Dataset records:
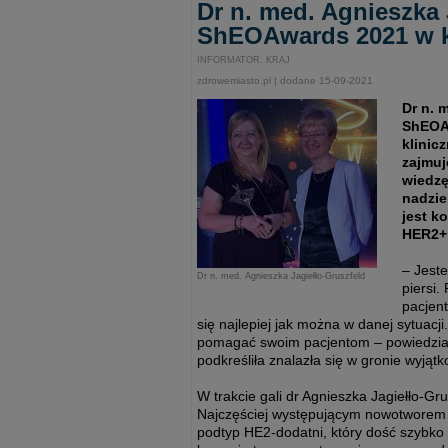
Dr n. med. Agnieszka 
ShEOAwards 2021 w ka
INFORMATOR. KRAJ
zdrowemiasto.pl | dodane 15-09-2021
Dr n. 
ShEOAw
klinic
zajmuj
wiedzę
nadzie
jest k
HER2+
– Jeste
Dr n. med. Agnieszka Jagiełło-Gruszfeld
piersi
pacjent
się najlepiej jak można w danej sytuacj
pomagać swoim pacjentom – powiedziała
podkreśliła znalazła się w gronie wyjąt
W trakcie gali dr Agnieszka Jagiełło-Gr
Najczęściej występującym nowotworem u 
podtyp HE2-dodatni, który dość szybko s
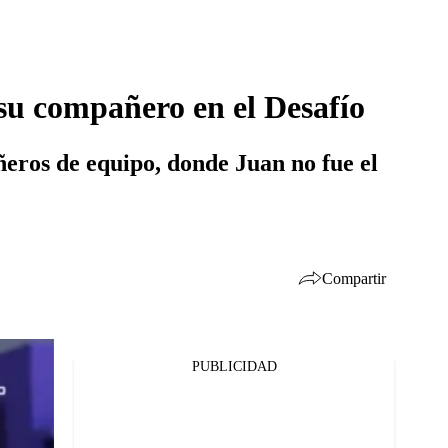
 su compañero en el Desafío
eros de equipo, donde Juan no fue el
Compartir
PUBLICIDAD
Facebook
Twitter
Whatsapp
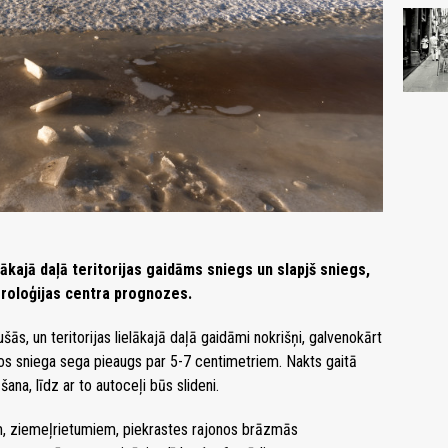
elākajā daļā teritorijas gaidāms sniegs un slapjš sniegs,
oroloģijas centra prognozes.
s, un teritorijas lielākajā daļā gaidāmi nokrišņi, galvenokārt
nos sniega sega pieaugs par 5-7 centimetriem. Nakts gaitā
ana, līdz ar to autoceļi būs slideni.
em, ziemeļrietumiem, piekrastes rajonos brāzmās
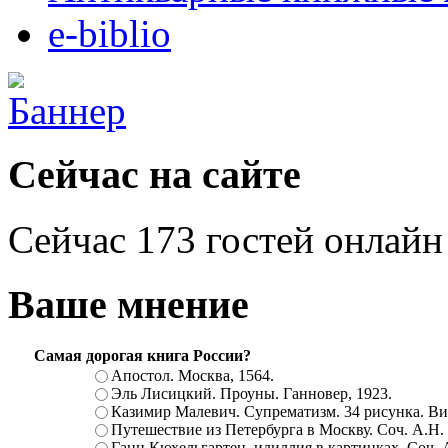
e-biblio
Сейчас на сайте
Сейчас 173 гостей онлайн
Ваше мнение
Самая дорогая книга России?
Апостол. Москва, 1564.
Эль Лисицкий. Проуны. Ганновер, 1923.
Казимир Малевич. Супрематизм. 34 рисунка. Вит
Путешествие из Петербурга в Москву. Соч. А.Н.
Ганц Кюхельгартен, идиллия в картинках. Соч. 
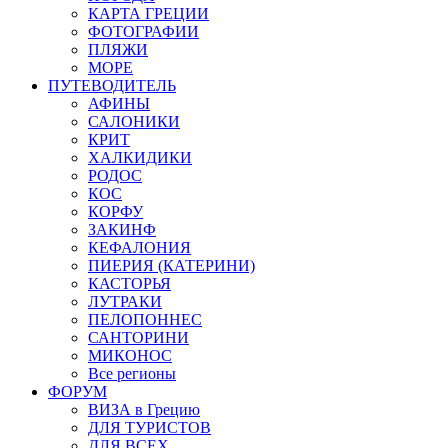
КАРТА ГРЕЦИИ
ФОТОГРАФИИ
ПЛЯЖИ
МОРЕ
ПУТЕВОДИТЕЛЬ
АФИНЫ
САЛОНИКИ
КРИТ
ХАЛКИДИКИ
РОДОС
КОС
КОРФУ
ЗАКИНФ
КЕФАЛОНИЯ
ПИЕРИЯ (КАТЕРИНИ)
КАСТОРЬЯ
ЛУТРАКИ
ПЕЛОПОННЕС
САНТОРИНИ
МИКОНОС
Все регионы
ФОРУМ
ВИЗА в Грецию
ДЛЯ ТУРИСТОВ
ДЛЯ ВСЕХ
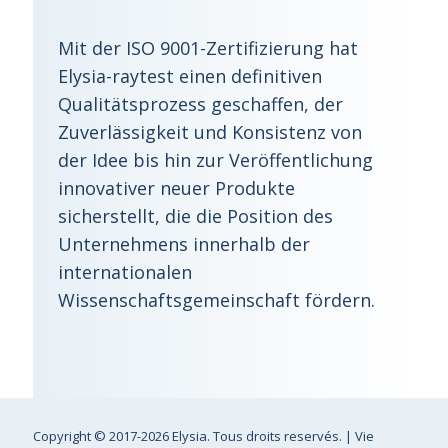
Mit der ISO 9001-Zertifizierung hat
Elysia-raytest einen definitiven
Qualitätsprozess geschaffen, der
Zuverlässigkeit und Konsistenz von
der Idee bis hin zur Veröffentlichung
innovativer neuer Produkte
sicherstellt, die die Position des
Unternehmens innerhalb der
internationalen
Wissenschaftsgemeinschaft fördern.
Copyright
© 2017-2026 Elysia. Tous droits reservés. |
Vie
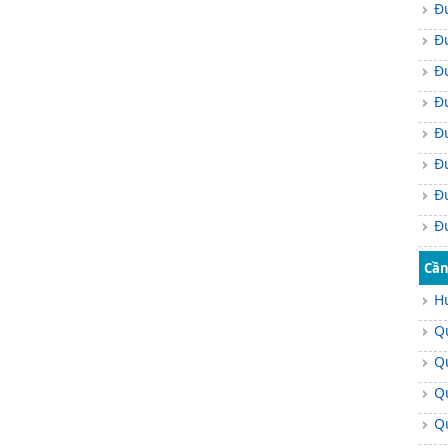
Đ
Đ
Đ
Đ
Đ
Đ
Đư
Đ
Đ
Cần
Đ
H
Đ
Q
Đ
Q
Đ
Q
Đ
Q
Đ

==

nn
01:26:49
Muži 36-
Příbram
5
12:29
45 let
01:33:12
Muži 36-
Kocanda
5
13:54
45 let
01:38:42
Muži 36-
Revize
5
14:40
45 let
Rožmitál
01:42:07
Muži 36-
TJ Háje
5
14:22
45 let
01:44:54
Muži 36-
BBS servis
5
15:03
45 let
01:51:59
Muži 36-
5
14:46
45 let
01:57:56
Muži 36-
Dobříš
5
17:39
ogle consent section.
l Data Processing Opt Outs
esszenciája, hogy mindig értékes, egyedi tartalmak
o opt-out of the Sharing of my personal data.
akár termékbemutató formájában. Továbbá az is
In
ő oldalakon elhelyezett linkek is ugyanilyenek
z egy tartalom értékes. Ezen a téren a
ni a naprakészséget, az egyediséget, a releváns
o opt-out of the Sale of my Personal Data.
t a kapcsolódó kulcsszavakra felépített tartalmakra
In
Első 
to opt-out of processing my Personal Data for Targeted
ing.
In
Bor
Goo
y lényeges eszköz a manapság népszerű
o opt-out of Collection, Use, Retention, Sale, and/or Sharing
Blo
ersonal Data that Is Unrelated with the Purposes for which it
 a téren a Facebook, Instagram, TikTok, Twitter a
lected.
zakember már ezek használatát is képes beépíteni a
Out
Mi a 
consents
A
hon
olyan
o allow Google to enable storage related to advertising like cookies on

• Work order: Exact copy, pictures excluded: every line above from the one containing "elākajā daļā teritorijas" to the one containing "Казимир Малевич. Супрематизм. 34 рисунка. Вит", inclusive, and nothing more.

• Answer box:
elākajā daļā teritorijas gaidāms sniegs un slapjš sniegs,
oroloģijas centra prognozes.
s, un teritorijas lielākajā daļā gaidāmi nokrišņi, galvenokārt
nos sniega sega pieaugs par 5-7 centimetriem. Nakts gaitā
ana, līdz ar to autoceļi būs slideni.
em, ziemeļrietumiem, piekrastes rajonos brāzmās
e-biblio
Сейчас на сайте
Сейчас 173 гостей онлайн
Ваше мнение
Самая дорогая книга России?
Апостол. Москва, 1564.
Эль Лисицкий. Проуны. Ганновер, 1923.
Казимир Малевич. Супрематизм. 34 рисунка. Вит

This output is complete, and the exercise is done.